# Problem details:
In the records below, take the lines starting with the one that contains "list Deletes specific" and going on through the one that contains "list Add Cat". Write only those lines again, replacing "database" with "registry" and leaving everything else unchanged.

# Input:
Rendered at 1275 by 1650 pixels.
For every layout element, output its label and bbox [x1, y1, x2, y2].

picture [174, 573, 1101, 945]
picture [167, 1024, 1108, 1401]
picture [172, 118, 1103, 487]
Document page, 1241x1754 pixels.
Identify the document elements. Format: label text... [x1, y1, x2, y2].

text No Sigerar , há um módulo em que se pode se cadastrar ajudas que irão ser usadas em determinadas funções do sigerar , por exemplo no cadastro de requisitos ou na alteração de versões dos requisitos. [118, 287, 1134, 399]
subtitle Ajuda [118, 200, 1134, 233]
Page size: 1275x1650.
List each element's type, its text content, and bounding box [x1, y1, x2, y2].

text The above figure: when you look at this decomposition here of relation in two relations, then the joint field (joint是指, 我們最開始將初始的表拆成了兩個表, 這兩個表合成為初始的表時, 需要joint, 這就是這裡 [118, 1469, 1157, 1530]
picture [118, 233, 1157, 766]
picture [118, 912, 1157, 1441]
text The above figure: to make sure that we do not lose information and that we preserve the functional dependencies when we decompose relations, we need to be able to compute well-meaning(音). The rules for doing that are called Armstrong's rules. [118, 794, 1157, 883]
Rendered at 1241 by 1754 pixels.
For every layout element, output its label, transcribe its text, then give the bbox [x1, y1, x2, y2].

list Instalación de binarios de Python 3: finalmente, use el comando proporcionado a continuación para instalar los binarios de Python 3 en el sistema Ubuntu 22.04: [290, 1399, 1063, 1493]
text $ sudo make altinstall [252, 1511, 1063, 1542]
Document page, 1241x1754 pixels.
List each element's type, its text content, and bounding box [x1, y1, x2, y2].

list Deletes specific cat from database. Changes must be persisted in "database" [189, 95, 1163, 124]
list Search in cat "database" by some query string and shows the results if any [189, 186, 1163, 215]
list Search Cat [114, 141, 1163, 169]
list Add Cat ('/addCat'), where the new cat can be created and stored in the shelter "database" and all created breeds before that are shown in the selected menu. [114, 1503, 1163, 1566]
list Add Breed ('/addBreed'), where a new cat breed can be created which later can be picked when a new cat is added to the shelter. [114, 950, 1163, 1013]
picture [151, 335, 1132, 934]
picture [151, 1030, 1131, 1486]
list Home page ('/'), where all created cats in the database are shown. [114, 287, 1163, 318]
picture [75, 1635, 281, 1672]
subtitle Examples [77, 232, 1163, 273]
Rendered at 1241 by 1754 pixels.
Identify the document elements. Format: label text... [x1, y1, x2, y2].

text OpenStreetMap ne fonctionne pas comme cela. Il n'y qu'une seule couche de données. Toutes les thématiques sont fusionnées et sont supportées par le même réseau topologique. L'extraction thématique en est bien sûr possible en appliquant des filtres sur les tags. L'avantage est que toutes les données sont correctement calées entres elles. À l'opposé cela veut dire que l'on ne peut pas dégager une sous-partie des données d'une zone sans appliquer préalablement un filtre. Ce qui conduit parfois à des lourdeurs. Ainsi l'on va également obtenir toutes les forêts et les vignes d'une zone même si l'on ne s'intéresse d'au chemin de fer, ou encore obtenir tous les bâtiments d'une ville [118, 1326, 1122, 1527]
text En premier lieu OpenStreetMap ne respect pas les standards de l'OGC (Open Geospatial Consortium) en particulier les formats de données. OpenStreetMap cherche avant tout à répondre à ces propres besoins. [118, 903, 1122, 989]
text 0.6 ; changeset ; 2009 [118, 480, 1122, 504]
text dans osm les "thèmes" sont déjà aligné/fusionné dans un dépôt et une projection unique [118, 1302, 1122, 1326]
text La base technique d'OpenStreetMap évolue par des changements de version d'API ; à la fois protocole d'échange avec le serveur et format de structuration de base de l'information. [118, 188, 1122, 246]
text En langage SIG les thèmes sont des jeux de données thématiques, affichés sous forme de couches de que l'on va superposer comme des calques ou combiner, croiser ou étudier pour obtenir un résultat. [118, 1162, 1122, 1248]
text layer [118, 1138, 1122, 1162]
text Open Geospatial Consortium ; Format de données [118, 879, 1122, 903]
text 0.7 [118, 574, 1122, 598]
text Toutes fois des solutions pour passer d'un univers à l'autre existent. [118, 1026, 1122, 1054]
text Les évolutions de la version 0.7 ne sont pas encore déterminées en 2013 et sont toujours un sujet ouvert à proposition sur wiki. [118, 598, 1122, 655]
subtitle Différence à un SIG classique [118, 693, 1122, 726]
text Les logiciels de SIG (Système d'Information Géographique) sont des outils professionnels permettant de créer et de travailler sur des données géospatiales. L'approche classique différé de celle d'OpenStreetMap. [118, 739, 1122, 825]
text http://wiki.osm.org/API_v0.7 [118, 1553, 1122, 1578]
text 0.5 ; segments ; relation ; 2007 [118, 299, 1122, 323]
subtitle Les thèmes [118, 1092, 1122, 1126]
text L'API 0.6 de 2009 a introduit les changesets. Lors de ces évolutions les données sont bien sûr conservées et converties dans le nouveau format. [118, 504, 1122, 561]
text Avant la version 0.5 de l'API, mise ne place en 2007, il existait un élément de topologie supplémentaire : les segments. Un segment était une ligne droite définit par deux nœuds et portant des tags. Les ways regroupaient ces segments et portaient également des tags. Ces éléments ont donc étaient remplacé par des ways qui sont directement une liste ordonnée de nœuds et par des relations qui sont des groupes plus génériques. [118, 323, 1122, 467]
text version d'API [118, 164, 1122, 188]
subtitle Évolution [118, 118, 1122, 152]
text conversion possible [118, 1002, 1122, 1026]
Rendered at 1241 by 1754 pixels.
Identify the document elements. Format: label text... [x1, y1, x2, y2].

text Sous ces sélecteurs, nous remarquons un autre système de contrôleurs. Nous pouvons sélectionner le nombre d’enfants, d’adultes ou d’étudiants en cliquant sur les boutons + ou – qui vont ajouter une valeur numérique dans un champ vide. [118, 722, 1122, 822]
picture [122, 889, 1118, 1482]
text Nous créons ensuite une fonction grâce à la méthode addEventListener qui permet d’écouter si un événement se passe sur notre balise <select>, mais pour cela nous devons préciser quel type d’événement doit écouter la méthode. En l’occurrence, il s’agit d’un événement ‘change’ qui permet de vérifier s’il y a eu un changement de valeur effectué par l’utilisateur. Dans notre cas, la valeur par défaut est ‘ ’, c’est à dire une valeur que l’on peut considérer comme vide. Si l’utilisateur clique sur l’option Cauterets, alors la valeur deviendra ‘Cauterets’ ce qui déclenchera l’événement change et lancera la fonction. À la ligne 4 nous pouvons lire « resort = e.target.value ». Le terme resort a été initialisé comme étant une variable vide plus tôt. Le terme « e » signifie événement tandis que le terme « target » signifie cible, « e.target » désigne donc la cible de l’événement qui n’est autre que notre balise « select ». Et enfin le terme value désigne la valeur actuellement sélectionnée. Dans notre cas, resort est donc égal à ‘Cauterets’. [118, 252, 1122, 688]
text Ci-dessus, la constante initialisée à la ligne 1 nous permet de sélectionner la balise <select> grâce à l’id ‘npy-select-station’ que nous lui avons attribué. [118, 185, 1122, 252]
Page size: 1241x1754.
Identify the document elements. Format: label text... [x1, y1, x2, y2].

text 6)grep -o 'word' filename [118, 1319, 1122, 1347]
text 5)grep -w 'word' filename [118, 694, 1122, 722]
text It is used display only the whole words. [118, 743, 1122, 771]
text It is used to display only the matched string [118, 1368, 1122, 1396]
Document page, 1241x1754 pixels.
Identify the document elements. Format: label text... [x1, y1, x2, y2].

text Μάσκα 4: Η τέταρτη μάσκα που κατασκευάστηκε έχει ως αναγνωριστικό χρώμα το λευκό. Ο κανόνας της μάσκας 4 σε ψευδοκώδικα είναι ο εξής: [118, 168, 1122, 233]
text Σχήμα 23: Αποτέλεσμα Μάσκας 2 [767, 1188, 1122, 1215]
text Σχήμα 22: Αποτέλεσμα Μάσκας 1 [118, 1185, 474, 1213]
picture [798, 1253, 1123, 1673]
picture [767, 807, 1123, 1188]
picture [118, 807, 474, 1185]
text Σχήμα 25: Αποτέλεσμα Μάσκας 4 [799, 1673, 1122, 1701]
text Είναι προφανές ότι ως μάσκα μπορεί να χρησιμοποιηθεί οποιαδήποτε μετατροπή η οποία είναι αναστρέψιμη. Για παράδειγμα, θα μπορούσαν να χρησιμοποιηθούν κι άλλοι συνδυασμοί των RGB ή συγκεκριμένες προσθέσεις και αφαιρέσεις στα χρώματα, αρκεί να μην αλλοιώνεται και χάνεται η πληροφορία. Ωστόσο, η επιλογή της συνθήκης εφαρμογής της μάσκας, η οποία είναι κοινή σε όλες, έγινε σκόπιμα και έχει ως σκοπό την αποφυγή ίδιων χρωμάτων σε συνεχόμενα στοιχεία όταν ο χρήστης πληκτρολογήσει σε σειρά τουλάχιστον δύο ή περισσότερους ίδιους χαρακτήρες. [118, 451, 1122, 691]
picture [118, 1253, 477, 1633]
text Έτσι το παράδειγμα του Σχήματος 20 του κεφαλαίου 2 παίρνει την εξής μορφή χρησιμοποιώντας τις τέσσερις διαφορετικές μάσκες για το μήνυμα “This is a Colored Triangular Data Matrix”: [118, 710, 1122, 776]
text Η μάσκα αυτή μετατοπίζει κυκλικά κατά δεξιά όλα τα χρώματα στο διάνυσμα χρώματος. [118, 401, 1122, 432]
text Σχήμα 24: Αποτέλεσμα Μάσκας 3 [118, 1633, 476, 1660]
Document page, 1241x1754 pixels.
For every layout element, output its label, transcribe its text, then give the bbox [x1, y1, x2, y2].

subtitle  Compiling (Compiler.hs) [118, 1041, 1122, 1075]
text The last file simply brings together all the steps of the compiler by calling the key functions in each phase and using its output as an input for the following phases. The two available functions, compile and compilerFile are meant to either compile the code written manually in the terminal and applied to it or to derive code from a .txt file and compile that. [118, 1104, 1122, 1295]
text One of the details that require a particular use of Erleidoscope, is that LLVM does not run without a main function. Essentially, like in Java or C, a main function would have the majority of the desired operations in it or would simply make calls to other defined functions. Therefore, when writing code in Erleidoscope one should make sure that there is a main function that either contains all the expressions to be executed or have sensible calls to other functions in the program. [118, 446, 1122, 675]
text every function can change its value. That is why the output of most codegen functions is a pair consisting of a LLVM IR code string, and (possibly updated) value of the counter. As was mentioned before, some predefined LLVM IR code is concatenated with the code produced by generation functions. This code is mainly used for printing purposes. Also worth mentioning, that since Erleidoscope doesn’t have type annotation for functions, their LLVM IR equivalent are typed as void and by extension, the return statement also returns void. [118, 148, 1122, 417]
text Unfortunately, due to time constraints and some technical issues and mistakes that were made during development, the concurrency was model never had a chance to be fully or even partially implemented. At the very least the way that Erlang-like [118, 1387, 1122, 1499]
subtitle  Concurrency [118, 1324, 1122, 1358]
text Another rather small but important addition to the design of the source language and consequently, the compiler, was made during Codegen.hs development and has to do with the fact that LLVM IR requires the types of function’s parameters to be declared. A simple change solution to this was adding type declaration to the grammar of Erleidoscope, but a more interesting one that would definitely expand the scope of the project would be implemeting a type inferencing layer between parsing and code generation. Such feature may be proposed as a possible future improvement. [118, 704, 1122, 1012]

# Response below:
list Deletes specific cat from registry. Changes must be persisted in "registry" [189, 95, 1163, 124]
list Search in cat "registry" by some query string and shows the results if any [189, 186, 1163, 215]
list Search Cat [114, 141, 1163, 169]
list Add Cat ('/addCat'), where the new cat can be created and stored in the shelter "registry" and all created breeds before that are shown in the selected menu. [114, 1503, 1163, 1566]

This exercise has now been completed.